*Request*:
Return each line of the material that contains the string "Goals". Case matters.

*Records shown*:
▼▼▼

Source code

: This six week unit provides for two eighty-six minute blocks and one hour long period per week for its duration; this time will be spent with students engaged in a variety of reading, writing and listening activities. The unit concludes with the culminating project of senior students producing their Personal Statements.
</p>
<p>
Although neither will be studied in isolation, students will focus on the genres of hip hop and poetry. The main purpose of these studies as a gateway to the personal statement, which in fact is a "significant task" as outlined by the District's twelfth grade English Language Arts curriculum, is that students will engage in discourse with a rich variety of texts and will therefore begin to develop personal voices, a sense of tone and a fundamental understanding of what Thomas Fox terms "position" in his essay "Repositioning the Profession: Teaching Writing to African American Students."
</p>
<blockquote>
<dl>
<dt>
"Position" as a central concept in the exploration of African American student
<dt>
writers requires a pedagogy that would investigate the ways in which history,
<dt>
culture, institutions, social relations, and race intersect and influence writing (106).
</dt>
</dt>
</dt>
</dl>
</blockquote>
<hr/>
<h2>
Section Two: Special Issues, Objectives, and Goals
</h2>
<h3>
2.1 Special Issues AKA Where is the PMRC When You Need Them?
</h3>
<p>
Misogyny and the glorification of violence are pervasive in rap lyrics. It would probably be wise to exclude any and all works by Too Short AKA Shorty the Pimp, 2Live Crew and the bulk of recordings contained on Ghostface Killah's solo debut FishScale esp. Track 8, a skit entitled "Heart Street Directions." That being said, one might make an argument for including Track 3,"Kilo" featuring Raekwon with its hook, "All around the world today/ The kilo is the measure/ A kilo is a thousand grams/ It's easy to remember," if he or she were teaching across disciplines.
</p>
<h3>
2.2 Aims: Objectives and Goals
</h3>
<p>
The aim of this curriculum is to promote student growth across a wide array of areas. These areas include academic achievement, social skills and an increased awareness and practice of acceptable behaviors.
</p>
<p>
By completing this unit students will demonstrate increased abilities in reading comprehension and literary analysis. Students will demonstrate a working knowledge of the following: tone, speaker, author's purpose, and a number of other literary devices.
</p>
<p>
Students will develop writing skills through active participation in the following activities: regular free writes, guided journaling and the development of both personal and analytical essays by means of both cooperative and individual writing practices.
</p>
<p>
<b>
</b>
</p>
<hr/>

▲▲▲

*Answer section*:
Section Two: Special Issues, Objectives, and Goals
2.2 Aims: Objectives and Goals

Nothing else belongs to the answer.